* _TASK TO CARRY OUT_: From the records below, copy out each line that has the word "none".

Records from a data source:
■ ■ ■ ■
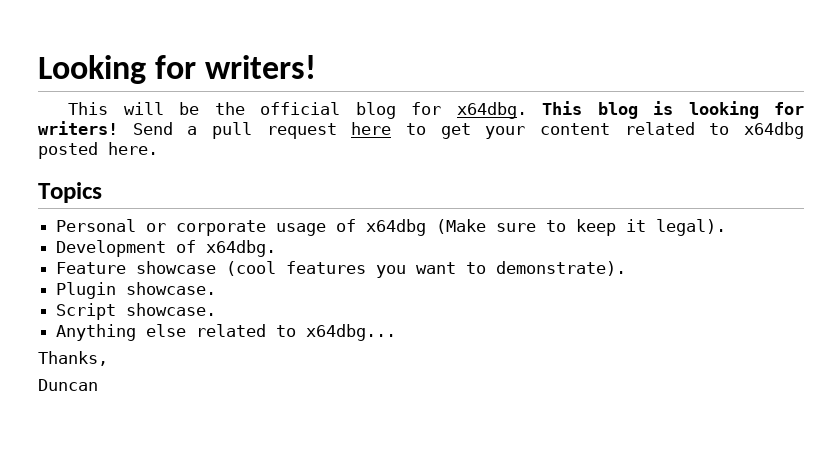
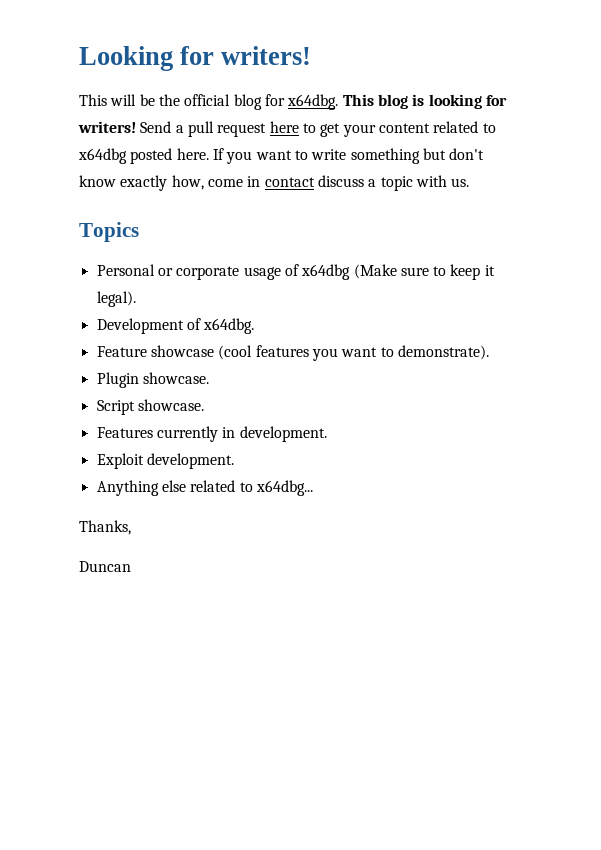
(158, 148) none -> [212,148,485,164] [79,175,470,191] If you want to write something but don't know exactly how, come in contact discuss a topic with us.
(217, 309) none -> [96,426,327,442] [96,453,234,469] // Features currently in development. // Exploit development.

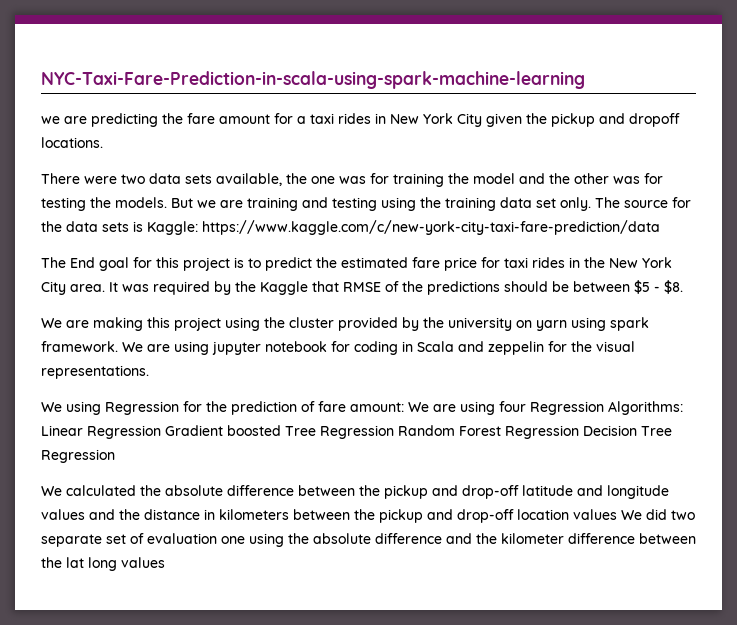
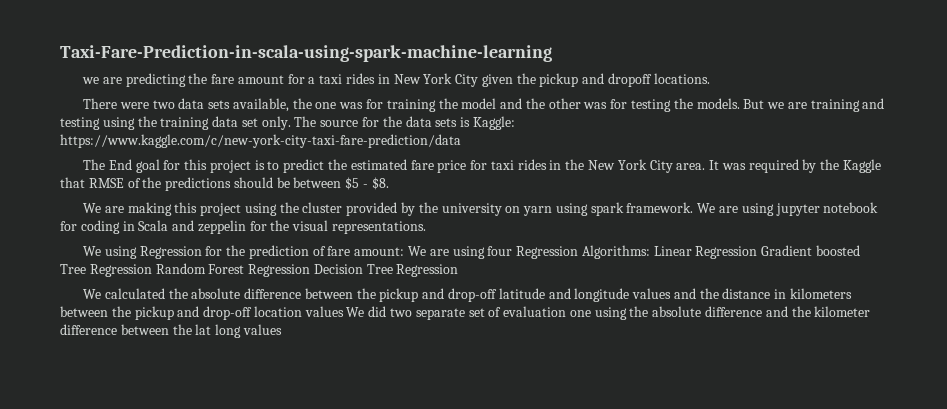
[41,71,585,89] NYC-Taxi-Fare-Prediction-in-scala-using-spark-machine-learning -> [60,45,552,62] Taxi-Fare-Prediction-in-scala-using-spark-machine-learning

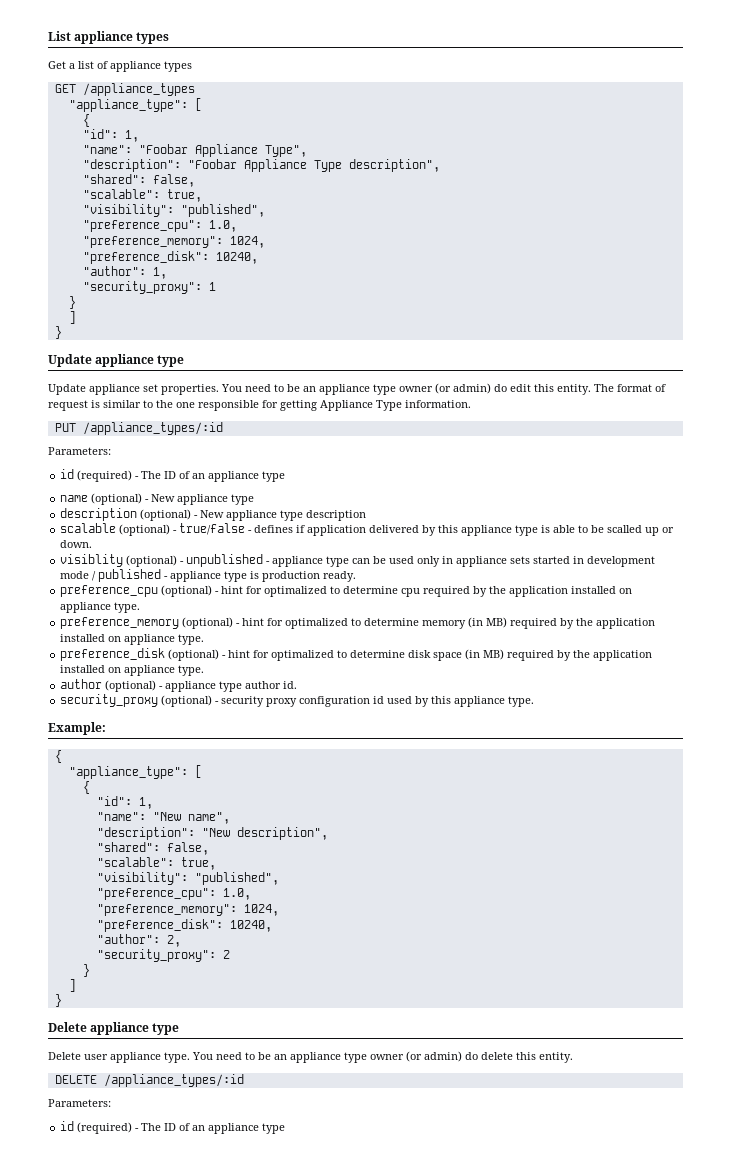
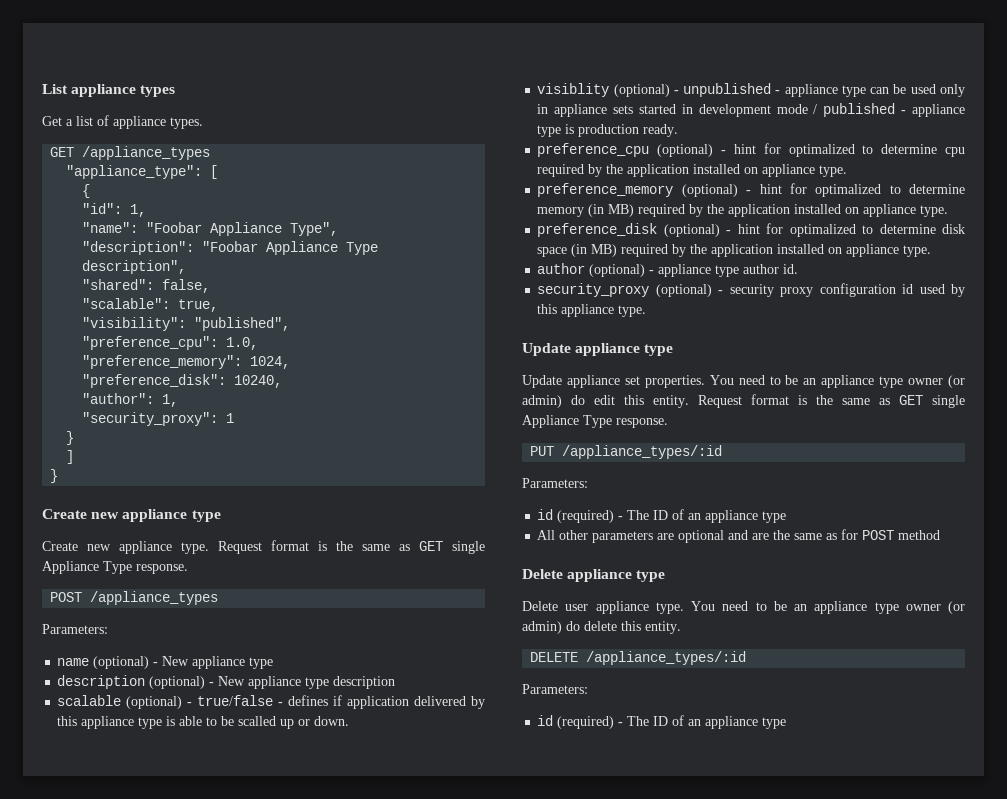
[164,61,192,72] types -> [170,117,203,129] types.
[48,354,185,367] [48,383,666,395] [48,400,471,411] [54,422,223,435] [48,447,111,455] [60,469,286,482] Update appliance type // Update appliance set properties. You need to be an appliance type owner (or admin) do edit this entity. The format of request is similar to the one responsible for getting Appliance Type information. // PUT /appliance_types/:id // Parameters: // id (required) - The ID of an appliance type -> [42,509,221,522] [42,540,485,554] [42,561,188,574] [50,591,219,605] [42,624,108,634] Create new appliance type // Create new appliance type. Request format is the same as GET single Appliance Type response. // POST /appliance_types // Parameters:
[48,722,106,735] [54,750,62,763] [68,765,202,779] [82,781,90,794] [96,796,153,809] [96,812,230,824] [96,827,328,840] [96,842,209,855] [96,857,216,870] [96,872,279,885] [96,888,251,900] [96,904,279,916] [96,919,272,932] [96,934,181,947] [96,949,230,962] [82,964,90,977] [68,979,76,992] [54,994,62,1007] Example: // { // "appliance_type": [ // { // "id": 1, // "name": "New name", // "description": "New description", // "shared": false, // "scalable": true, // "visibility": "published", // "preference_cpu": 1.0, // "preference_memory": 1024, // "preference_disk": 10240, // "author": 2, // "security_proxy": 2 // } // ] // } -> [522,343,674,356] [522,375,966,388] [522,394,965,408] [522,415,668,428] [530,445,723,459] [522,478,588,488] [537,509,787,523] [537,529,941,543] Update appliance type // Update appliance set properties. You need to be an appliance type owner (or admin) do edit this entity. Request format is the same as GET single Appliance Type response. // PUT /appliance_types/:id // Parameters: // id (required) - The ID of an appliance type // All other parameters are optional and are the same as for POST method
■ ■ ■ ■
* _RESPONSE AREA_:
(158, 148) none -> [212,148,485,164] [79,175,470,191] If you want to write something but don't know exactly how, come in contact discuss a topic with us.
(217, 309) none -> [96,426,327,442] [96,453,234,469] // Features currently in development. // Exploit development.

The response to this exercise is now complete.